### TEXTO FUENTE
____________________

Read Juan Carlos I el último Borbón : las mentiras de la monarquía española Online
Authors: Amadeo Martínez-Inglés
Tags: #Política, #Opinión
Pues la España que los españoles queramos, sin presiones de ningún tipo, sin condicionamientos históricos, sin uniones forzadas, sin dirigentes elegidos por la divina providencia, sin miedo al futuro. ¿Cuál es nuestro primer problema?: el terrorismo, los nacionalismos, las relaciones entre sus diferentes pueblos y naciones… pues empecemos por ahí a presentar propuestas y soluciones. Quieren que me moje y suelte algunas, pues ahí van.
El Estado español del futuro deberemos conformarlo como un Estado federal de nuevo cuño, como una entidad política avanzada y descentralizada al máximo, que podríamos definir como federal en la forma y confederal en el fondo. Republicana, por supuesto (sólo nos faltaba a los españoles del siglo XXI seguir aguantando al Borbón de relevo y a toda su extensa y extraña familia pegándose la gran vida y sin pegar un palo al agua otros treinta años) y formada por una serie de Estados nacionales soberanos (en principio, las antiguas Autonomías aunque, obviamente, algunas de ellas, tras la oportuna consulta a sus ciudadanos, podrían fusionarse con otras cercanas territorial, económica, histórica y culturalmente, para constituir Entes peninsulares homogéneos y con identidad política definida) que pactarían asociarse entre sí en igualdad de condiciones dentro del superior marco de la UE y sujetándose, de momento, a tres principios o parámetros básicos:
* La defensa exterior de la Federación hasta que la UE se haga cargo de ella con sus futuras Fuerzas Armadas continentales.
* La política exterior en general y la política de relación con la propia Unión Europea y sus Estados miembros hasta que en los últimos años de la próxima década (en principio 2017) el nuevo Tratado de Lisboa (u otro que pueda sustituirlo en el futuro) asuma completamente la política exterior y de seguridad común, hoy en día todavía inexistente.
* La solidaridad pactada, y desde ese mismo momento exigible, entre los distintos Estados federados que, con arreglo a sus distintos niveles de desarrollo y riqueza, deberán contribuir al equilibrado progreso material e institucional del conjunto de la Federación.

____________________

### REGISTROS
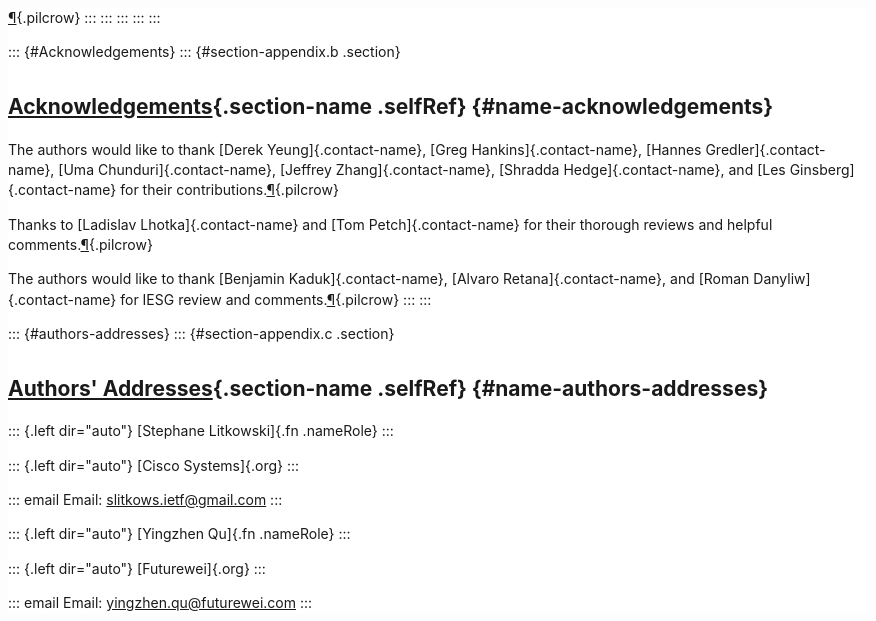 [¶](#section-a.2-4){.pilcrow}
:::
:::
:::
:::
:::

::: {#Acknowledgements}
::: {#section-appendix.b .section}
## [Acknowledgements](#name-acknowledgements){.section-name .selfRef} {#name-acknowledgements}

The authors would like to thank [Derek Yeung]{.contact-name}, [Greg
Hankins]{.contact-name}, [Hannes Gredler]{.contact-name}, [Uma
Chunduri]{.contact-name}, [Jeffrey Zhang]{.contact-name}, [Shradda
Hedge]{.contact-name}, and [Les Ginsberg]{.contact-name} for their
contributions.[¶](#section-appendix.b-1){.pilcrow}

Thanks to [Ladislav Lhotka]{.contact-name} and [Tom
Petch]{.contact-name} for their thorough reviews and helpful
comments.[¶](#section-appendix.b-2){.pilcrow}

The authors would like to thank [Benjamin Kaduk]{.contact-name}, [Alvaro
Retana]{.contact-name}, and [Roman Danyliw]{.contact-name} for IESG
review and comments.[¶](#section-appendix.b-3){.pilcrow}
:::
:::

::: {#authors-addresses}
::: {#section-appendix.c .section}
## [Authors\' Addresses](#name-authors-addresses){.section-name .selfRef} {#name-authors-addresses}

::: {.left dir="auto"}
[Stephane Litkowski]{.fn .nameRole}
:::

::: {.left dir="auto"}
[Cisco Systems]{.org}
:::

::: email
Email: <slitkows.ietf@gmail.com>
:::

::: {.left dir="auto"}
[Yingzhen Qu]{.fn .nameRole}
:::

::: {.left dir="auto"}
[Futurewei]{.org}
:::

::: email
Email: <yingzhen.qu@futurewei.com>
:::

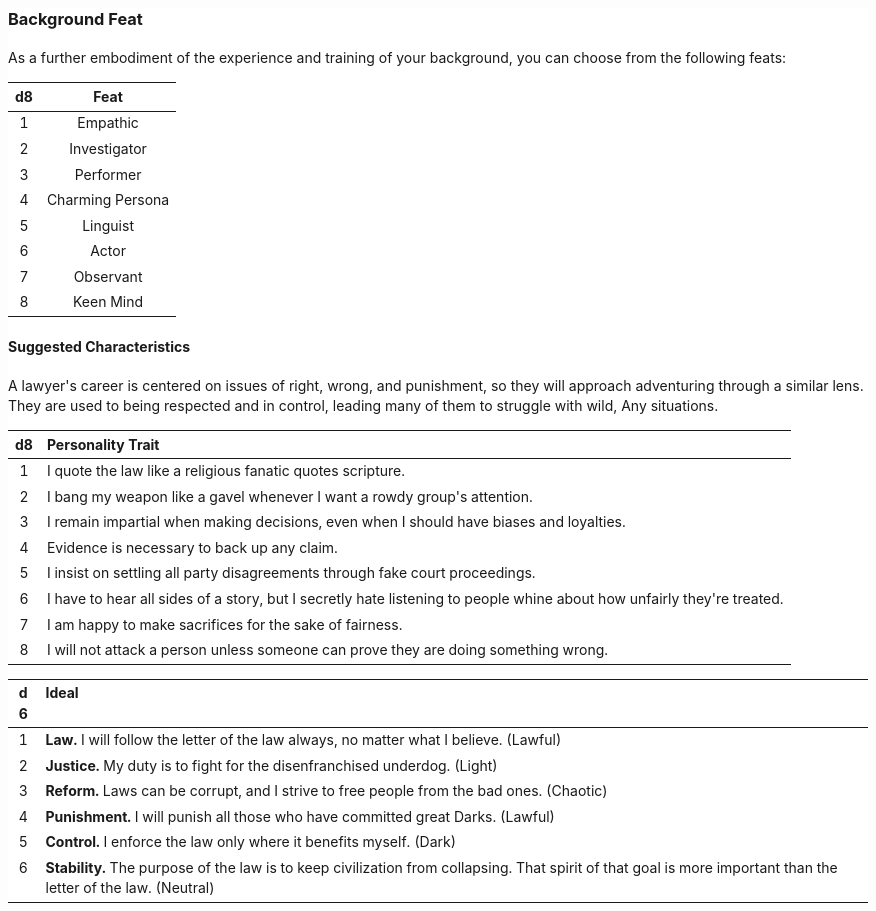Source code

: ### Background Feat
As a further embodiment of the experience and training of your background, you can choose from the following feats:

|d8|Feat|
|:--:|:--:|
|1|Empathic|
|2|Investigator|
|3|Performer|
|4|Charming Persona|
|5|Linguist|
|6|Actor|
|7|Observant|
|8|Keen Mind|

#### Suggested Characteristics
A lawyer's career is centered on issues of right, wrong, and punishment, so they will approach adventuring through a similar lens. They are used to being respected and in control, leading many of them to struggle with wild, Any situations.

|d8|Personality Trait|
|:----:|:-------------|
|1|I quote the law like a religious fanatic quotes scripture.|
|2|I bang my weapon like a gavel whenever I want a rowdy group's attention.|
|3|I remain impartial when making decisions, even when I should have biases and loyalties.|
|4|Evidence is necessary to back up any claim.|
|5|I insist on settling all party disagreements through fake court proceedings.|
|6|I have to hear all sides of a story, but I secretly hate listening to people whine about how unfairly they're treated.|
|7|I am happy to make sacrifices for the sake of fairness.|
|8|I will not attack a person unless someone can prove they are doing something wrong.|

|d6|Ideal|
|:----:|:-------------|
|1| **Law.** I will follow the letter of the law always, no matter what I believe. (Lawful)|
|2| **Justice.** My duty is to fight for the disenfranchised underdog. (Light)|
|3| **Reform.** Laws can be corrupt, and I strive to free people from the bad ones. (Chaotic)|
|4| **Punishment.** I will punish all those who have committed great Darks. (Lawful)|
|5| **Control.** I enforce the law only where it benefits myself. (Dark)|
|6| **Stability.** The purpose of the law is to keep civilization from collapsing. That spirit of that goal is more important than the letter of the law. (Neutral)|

____________________

### CONSIGNA A
Según el texto sobre el futuro Estado español, ¿cómo podría definirse esa nueva entidad política en cuanto a la forma y al fondo?
### CONSIGNA B
Prosigue el texto sobre el futuro Estado español a partir de su última frase.

### RESPUESTA A
Como federal en la forma y confederal en el fondo.

### RESPUESTA B
La disyuntiva, para cualquiera que piense un poco en estas cosas, se presenta clarísima: o creamos nuevos lazos, mucho más elásticos y flexibles, que nos permitan mantener cierta cohesión en el conjunto de esta España que se nos muere e impida la explosión política y social en una buena parte de ella (nada descabellado a día de hoy como intuyen no ya sólo los políticos sino el simple ciudadano de la calle) o, rotos por la fuerza de la historia los viejos y férreos grilletes del pasado, pronto todos nos iremos al garete. La elección, amigos, no puede ser otra: unámonos todos (en una unión suave, moderna, no avalada por la fuerza como antes, echando mano de la multitud de mecanismos políticos que existen para hacerlo en este globalizado mundo del siglo XXI que acabamos de estrenar) desde la aceptación del otro como es, con su identidad, su lengua, su historia y hasta con sus orgullos y defectos; seamos solidarios y comprensivos con nuestros forzados compatriotas de antes y avancemos al unísono, con la fortaleza que da la unión aceptada y consentida, dentro de una Unión Europea que, querámoslo o no, hace ya tiempo que nos «robó» la mayor parte de nuestra antigua y preciada soberanía. Y con ello la propia pervivencia futura de una mítica España (la de nuestros antepasados) que algunos políticos en estos tiempos nuevos, con afán rencoroso y hasta suicida, se empeñan en mantener como sea, bien en la UVI política y social, en el coma irreversible que apunta por el horizonte e, incluso, momificándola con preciosas esencias patrioteras para que resucite, esplendorosa y joven, cuando «vuelva a reír la primavera».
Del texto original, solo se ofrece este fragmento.